>> BEGIN TEXT SHOWN
# Walnut peppermill



## Mike Jones (Nov 1, 2012)

[attachment=12963]

Black Walnut 12" peppermill. I've been using Crystalac grain filler on open grain wood like this, and really like it. Two applications is equal to maybe 5 or 6 coats of lacquer sanding sealer. this one was lacquered and buffed with a wax wheel.


----------



## woodtickgreg (Nov 1, 2012)

Very nice form, love the beading on it too!


----------



## TimR (Nov 1, 2012)

Nice flow to the mill, I also like the beading work you did. Looks like it will be comfortable to use. Very nice!!


----------



## DKMD (Nov 1, 2012)

Great shape and finish! That's the first I've heard of crystalac... Off to do some research!


----------



## myingling (Nov 1, 2012)

Nice !! Like the shape


----------



## BassBlaster (Nov 1, 2012)

I love walnut peppermills!!! The shape is way cool, makes it look a whole lot taller than 12".


----------



## Kenbo (Nov 1, 2012)

I love it. This one has an incredible shape. Very nicely done.


----------



## NYWoodturner (Nov 2, 2012)

Beautiful mill ! I agree with Greg on the beading. It make's a more elegant transition from the body to the head. Nice job !
Scott


----------



## BarbS (Nov 3, 2012)

Very, very pretty. There's a lot of character in that wood, and your finish is perfect. Nice!


----------
>> END TEXT SHOWN
>> BEGIN MATERIAL SUPPLIED
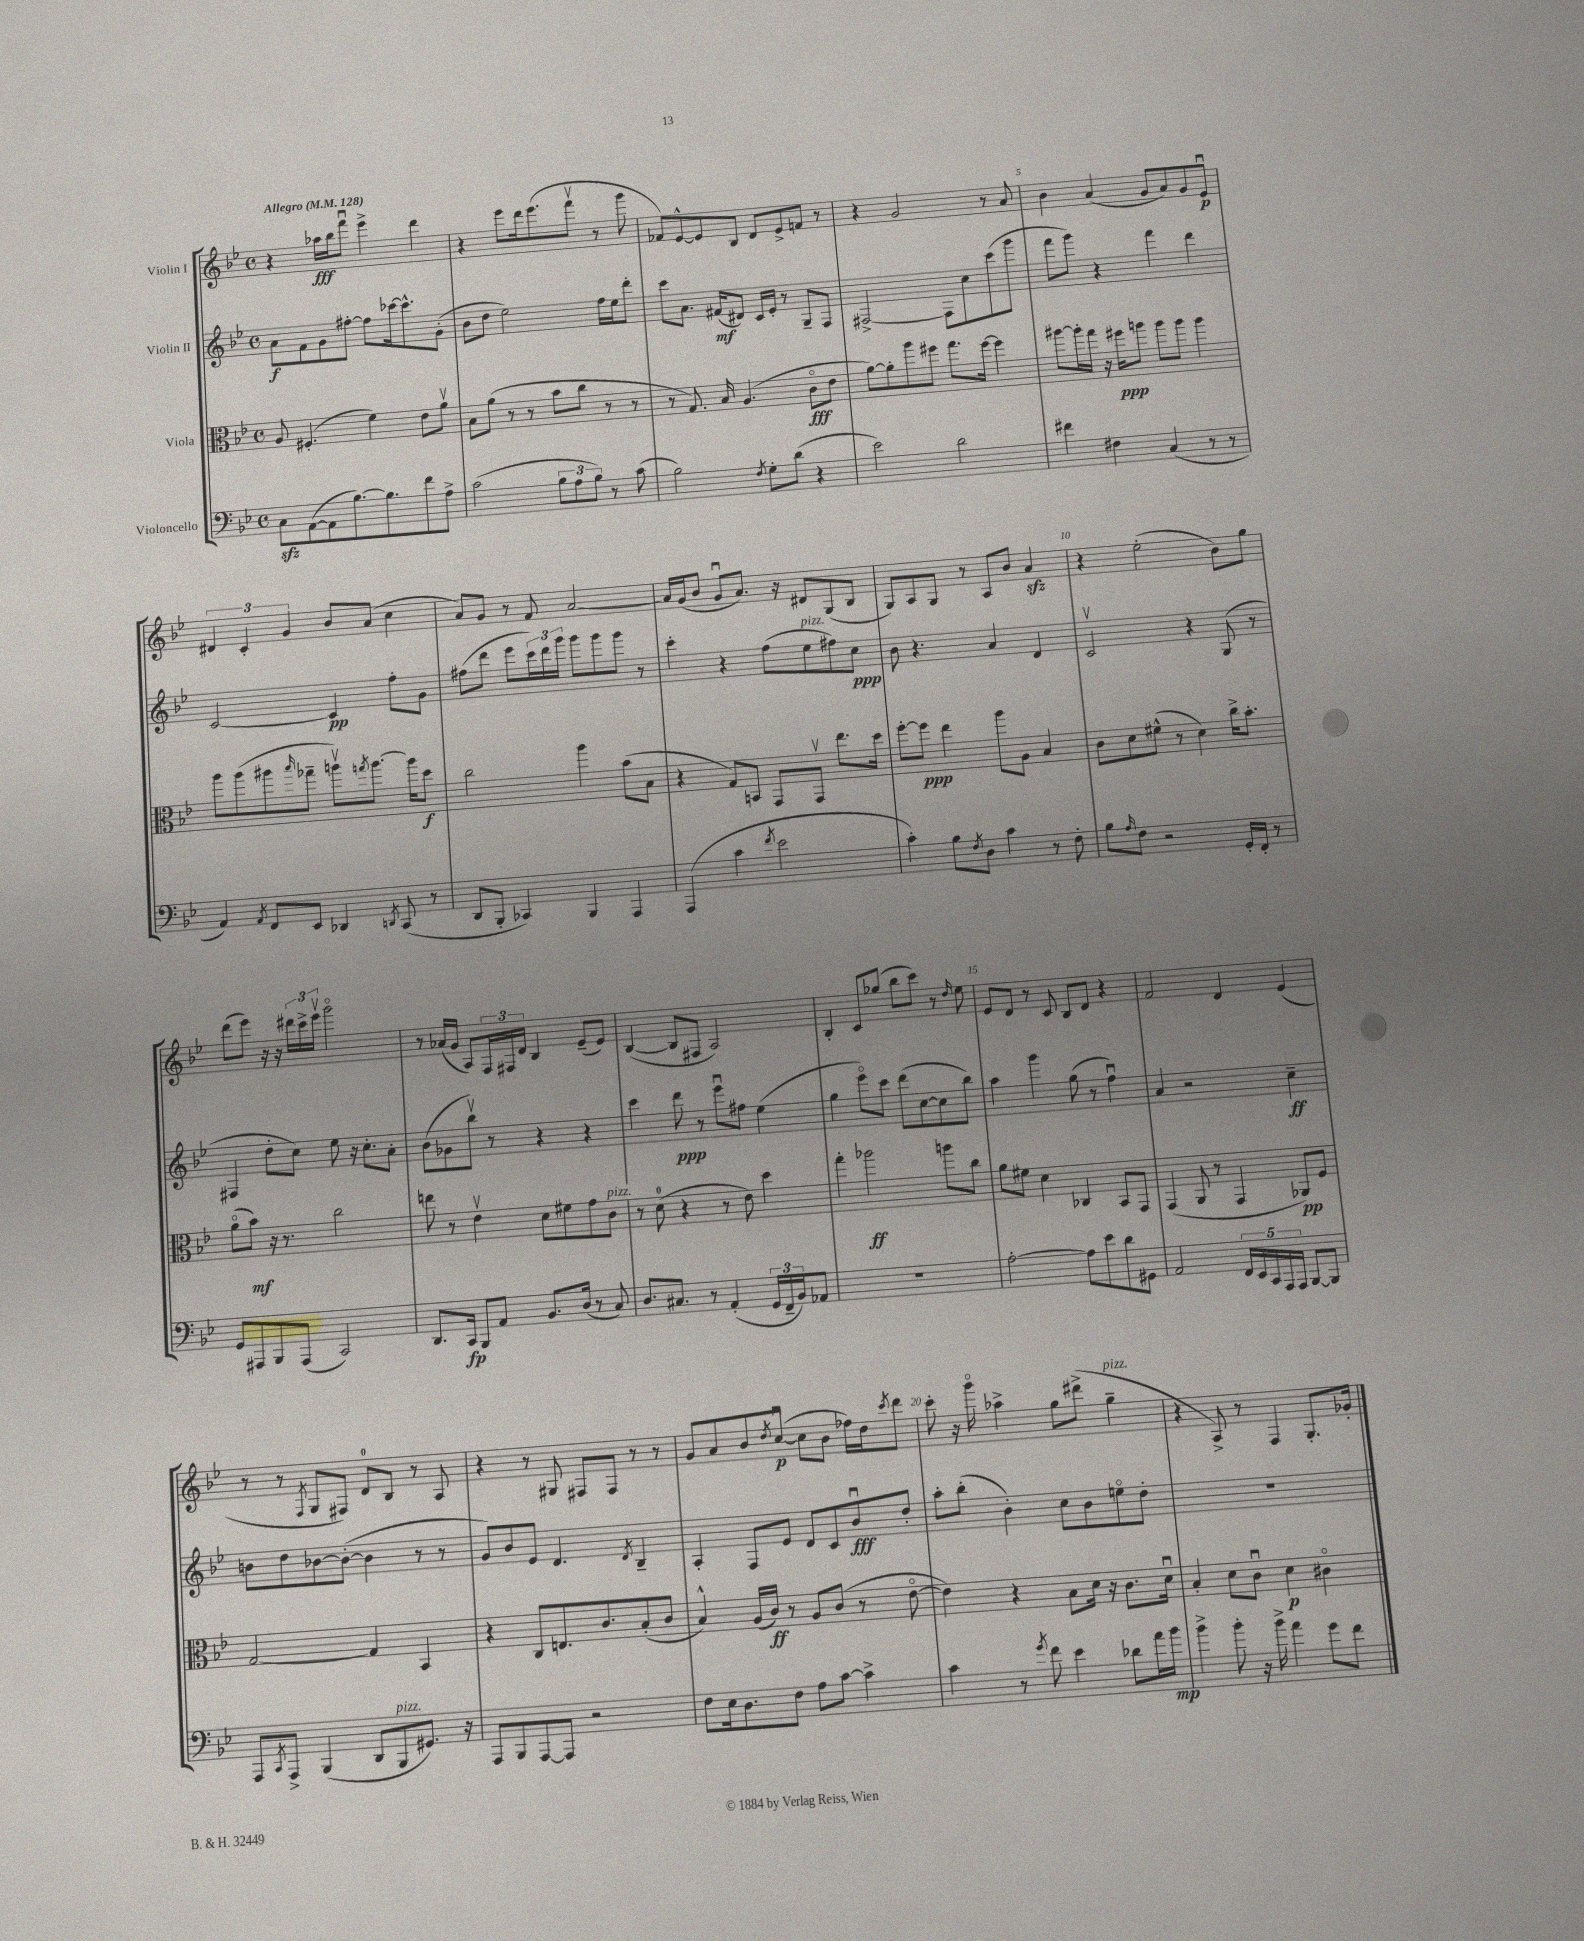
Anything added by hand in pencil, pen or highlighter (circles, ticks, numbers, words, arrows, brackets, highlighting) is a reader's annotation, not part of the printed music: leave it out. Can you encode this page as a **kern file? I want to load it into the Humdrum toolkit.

**kern	**kern	**kern	**kern
*staff4	*staff3	*staff2	*staff1
*clefF4	*clefC3	*clefG2	*clefG2
*k[b-e-]	*k[b-e-]	*k[b-e-]	*k[b-e-]
*M4/4	*M4/4	*M4/4	*M4/4
*met(c)	*met(c)	*met(c)	*met(c)
*MM128	*MM128	*MM128	*MM128
8C	8A	8a	4r
([8AA	(4.F#'	8f	.
8AA]	.	8g	16aa-
.	.	.	16bb-
[8.B-)	.	[8ff#'	8fffu
.	4f)	8ff#]	4eee-^
8.B-]	.	.	.
.	.	[16ccc-	.
.	.	8.ccc-^^]	.
8f	8e-	.	4ddd
8A^	8av	(8g'	.
=	=	=	=
(2c	8B-	8b-	4r
.	(8a	8dd	.
.	8r	2ee-)	8eee-
.	8r	.	16ddd
.	.	.	(8.eee-
12B-	8b-	.	.
12A	.	.	.
.	8cc	.	8fffv
12B-)	.	.	.
8r	8r	16ff	8r
.	.	16ee-	.
(8c	8r	8ddd'	8ggg
=	=	=	=
2B-)	8r	8ccc	8f-)
.	8.G)	8.a	[8e-^^
.	.	.	8e-]
.	16B-	(16f#	.
.	(4.A	8d#)	8B-
8qF	.	.	.
8G'	.	16c	8d
.	.	16e-'	.
(8d	.	8r	8e-^
4r	8co	8G~	8f
.	8e-	8F	8r
=	=	=	=
2e-)	[8a)	[2F#^	4r
.	8a']	.	.
.	8aa	.	2g
.	8ff#	.	.
2d	8.gg	8F#]	.
.	.	8cc	.
.	[16ff#	.	.
.	4ff#]	(8ccc	8r
.	.	8ggg	8a
=	=	=	=
4f#	[8aa#	8fff	4b-
.	16aa#']	8ggg)	.
.	16gg	.	.
4F#	16r	4r	(4a
.	16ff#	.	.
.	8aa	.	.
(4C	8aa	4fff	8g
.	8aa	.	8a)
8r	4aa	4ddd	8g
8r	.	.	8e-u
=	=	=	=
4AA)	8aa	[2c	6d#
.	(8aa	.	.
.	.	.	6c'
8qAA	.	.	.
8FF	8aa#	.	.
.	.	.	6g
.	16qqbb-	.	.
8EE-	8gg-~	.	.
4DD-	8aav)	4c]	8b-
.	8qgg	.	.
.	[8.aa	.	(8a
8qDD	.	.	.
(8CC	.	8ff'	4cc
.	16aa]	.	.
8r	8dd	8g	.
=	=	=	=
8DD	2cc	(8ff#	8a)
8BBB-'	.	8ddd	8g
4CC-)	.	8eee-	8r
.	.	24ccc)	8f
.	.	24ddd	.
.	.	24ggg	.
4BBB-	4aa	8ggg	[2a
.	.	8ggg	.
4AAA	(8b-	8ggg	.
.	8B-	8r	.
=	=	=	=
(4AAA	4r	4ccc'	16a]
.	.	.	(16g
.	.	.	8b-
4c	8G)	4r	8gu
.	8BB	.	8.a)
8qf	.	.	.
2e-	8GG	(8ff	.
.	.	.	16r
.	8GGv	8ee-	8d#
.	8.ee-	8ff#)	(8G
.	.	8cc	8B-
.	16dd	.	.
=	=	=	=
4c')	[8ff'	8b-	8G)
.	8ff]	4.r	8A
8B-	4ee-	.	8G
8qF	.	.	.
8D	.	.	8r
4c	8aa	4a	8A
.	8A	.	8b-
8r	4B-	4d	4a
8F'	.	.	.
=	=	=	=
8B-	8c	2cv	4r
16qqA	.	.	.
8F	8d	.	.
2r	(8f#^^	.	(2ee-'
.	8r	.	.
.	4d)	4r	.
16GG'	16cc^	(8G	8b-)
16FF'	8.b-'	.	.
8r	.	8r	8gg
=	=	=	=
8GG	(8ao	4F#	(8ddd
8AAA#	8b-)	.	8eee-)
8BBB-	16r	8dd'	16r
.	8.r	.	16r
(8AAA#	.	8cc)	24ddd#
.	.	.	24ccc^
.	.	.	24eee-v
2CC)	2cc	8ee-	2gggo
.	.	16r	.
.	.	8.cc'	.
.	.	8a'	.
=	=	=	=
8.DD	8ee	(8b-	8r
.	8r	8g-	(16a-
16CC	.	.	16g
8BBB-	4e-v	8bb-v)	8A)
8AA	.	8r	24F
.	.	.	24F#
.	.	.	24d
8.BB-	8d	4r	4B-
.	8f#	.	.
(16D	.	.	.
8r	8g	4r	(8e-~
8C)	8c	.	8e-)
=	=	=	=
8.D	8r	4ccc	([4B-
.	(8d	.	.
8.C#	.	.	.
.	4r	8ddd	8B-]
8r	.	8r	8F#
(4AA'	8r	8eee-u	2A)
.	8e-)	8ff#	.
24GG	4dd	(4ee-	.
24FF~	.	.	.
24BB-)	.	.	.
8AA-	.	.	.
=	=	=	=
1r	4gg'	4gg	4B-'
.	2aa-	8eee-o)	8c
.	.	8ccc	(8gg-
.	.	(8ddd	8bb-
.	.	[8cc	8ccc)
.	8aa	8cc]	8r
.	.	.	16qqdd
.	8cc	8bb-)	8ee-
=	=	=	=
[2A'	8a	4aa	8e-
.	8f#	.	8d
.	4d	4ggg	8r
.	.	.	8c
8A]	4C-	(8gg	8B-
8e-	.	8r	8d
8d	8BB-	4ffu)	4r
8GG#	8GG	.	.
=	=	=	=
2AA	(4GG	4a	2f
.	8AA	2r	.
.	8r	.	.
20FF	4GG	.	4d
20EE-	.	.	.
20CC	.	.	.
20AAA	.	.	.
20AAA	.	.	.
[8BBB-	8AA-)	4cc~	(4e-
8BBB-]	8F	.	.
=	=	=	=
8AAA	[2G	8b	8r
8qCC	.	.	.
8AAA^	.	8dd	8r
.	.	.	8qF
(4BBB-	.	[8b-	8G
.	.	(8b-'_	8F#)
8DD	4G]	4b-]	8d
8BBB-	.	.	8B-
8.GG#)	4BB-	8r	8r
.	.	8r	8A
16r	.	.	.
=	=	=	=
8AAA	4r	8g)	4r
8BBB-	.	8b-	.
[8AAA	8C	8e-	8r
8AAA]	8.E	4.d	8G#
2r	.	.	8F#
.	8.c	.	.
.	.	.	8F#
.	.	8qd	.
.	(8B-'	4B-~	8r
.	8c	.	8r
=	=	=	=
8F	4B-^^)	4A'	8g
16E-	.	.	8a
8.D	.	.	.
.	(16A	8F	8b-
.	16c)	.	.
.	.	.	8qdd
8F	8r	8e-	([8ccu
8A	8A	8d	8cc]
[8c	(8c	8c	8b-
4c^]	8r	8b-u	16ff-)
.	.	.	16dd
.	.	.	8qccc
.	[8e-o	8dd'	8ddd
=	=	=	=
4c	4e-])	8aa'	8ccc'
.	.	(8bb-'	16r
.	.	.	16gggo
8r	4r	4b-')	4aa-^
8qg	.	.	.
8f	.	.	.
4e-	8B-	8cc	8gg
.	16d	8b-	(8ddd#^
.	16r	.	.
8d-	8.c	8eeo	4gg~
16a	.	8dd'	.
16b-	16du	.	.
=	=	=	=
4b-^	4B-'	1r	4r
8b-'	8d	.	8A^)
16r	8cu	.	8r
16b-^	.	.	.
4a	4d	.	4F
8g	4c#o	.	8.G'
8f	.	.	.
.	.	.	16g-'
==	==	==	==
*-	*-	*-	*-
>> END MATERIAL SUPPLIED
WHAT YOU WILL DO >>
- 1) Answer these questions from the peppermill thread.
(a) What grain filler does Mike Jones say he has been using on open grain wood?
(b) According to BassBlaster, how does the shape make the mill look?
(c) According to NYWoodturner, the beading makes a more elegant transition between which two parts of the mill?
- 2) Reproduce word for word everything in the peppermill thread from "## NYWoodturner (Nov" down to "head. Nice job !".

COMPLETED EXERCISE >>
- 1)
(a) Crystalac grain filler
(b) A whole lot taller than 12"
(c) From the body to the head

- 2)
## NYWoodturner (Nov 2, 2012)

Beautiful mill ! I agree with Greg on the beading. It make's a more elegant transition from the body to the head. Nice job !